Start Excerpt

Problem installing Home Assistant on Raspberry Pi 4 (using WiFi)

I have had a number of problems installing Home Assistant

Using haos_rpi4-6.2.img

The SD has GUID Partition Map so I can’t add CONFIG to it so I used the Advanced Options in Imager.

Previously I got this problem:

Starting Docker Application Container Engine … Failed to start wait until kernel time synchronized” use systemctl status systemd-time-wait-sync.service for details

And that says the start operation timed out.

Today I used the IP address as the SSID and reached the command line interface.

IPv4 addresses for eth0 and wlan0 were both missing.
IMG_1502
Does anyone know what this means?

To do what?

That sentence makes no sense.

End Excerpt
Start Material supplied

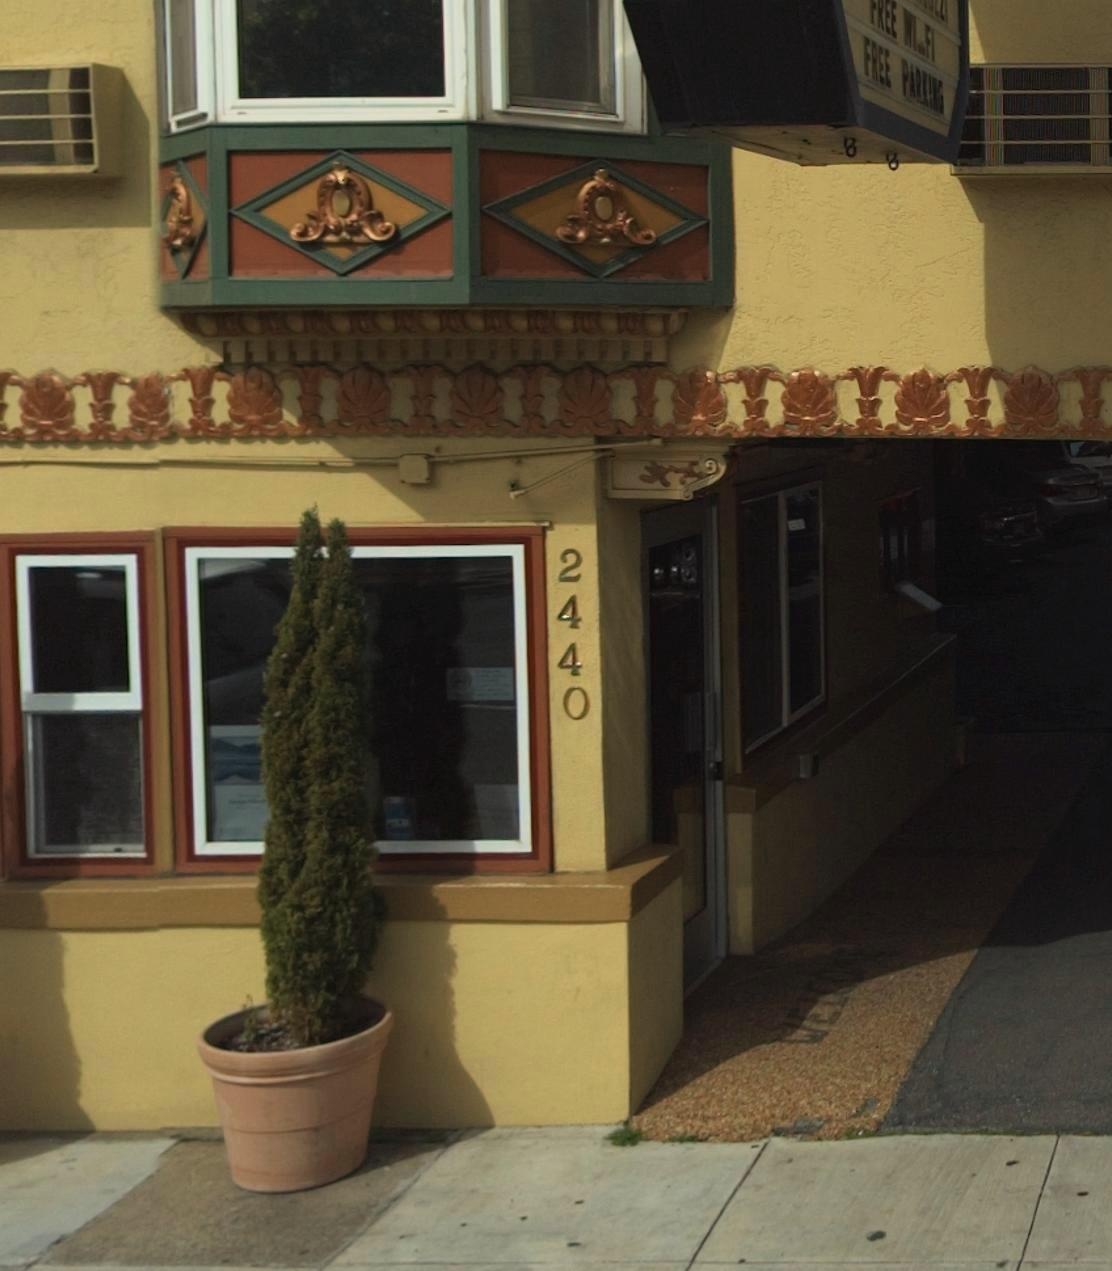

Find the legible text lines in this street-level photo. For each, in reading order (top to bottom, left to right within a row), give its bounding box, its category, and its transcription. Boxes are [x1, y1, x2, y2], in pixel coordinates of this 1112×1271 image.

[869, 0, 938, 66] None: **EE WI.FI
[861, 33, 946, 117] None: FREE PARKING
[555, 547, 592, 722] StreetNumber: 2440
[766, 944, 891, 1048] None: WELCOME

End Material supplied

**Task description**
Answer these questions from the post about installing Home Assistant on a Raspberry Pi 4:
1. Which image file was used for the installation?
2. Why could CONFIG not be added to the SD card, and what was used instead?
3. Which IPv4 addresses were missing after the command line interface was reached?

**Result for this exercise**
1. haos_rpi4-6.2.img
2. The SD card has a GUID Partition Map, so the Advanced Options in Imager were used instead.
3. The IPv4 addresses for eth0 and wlan0 were both missing.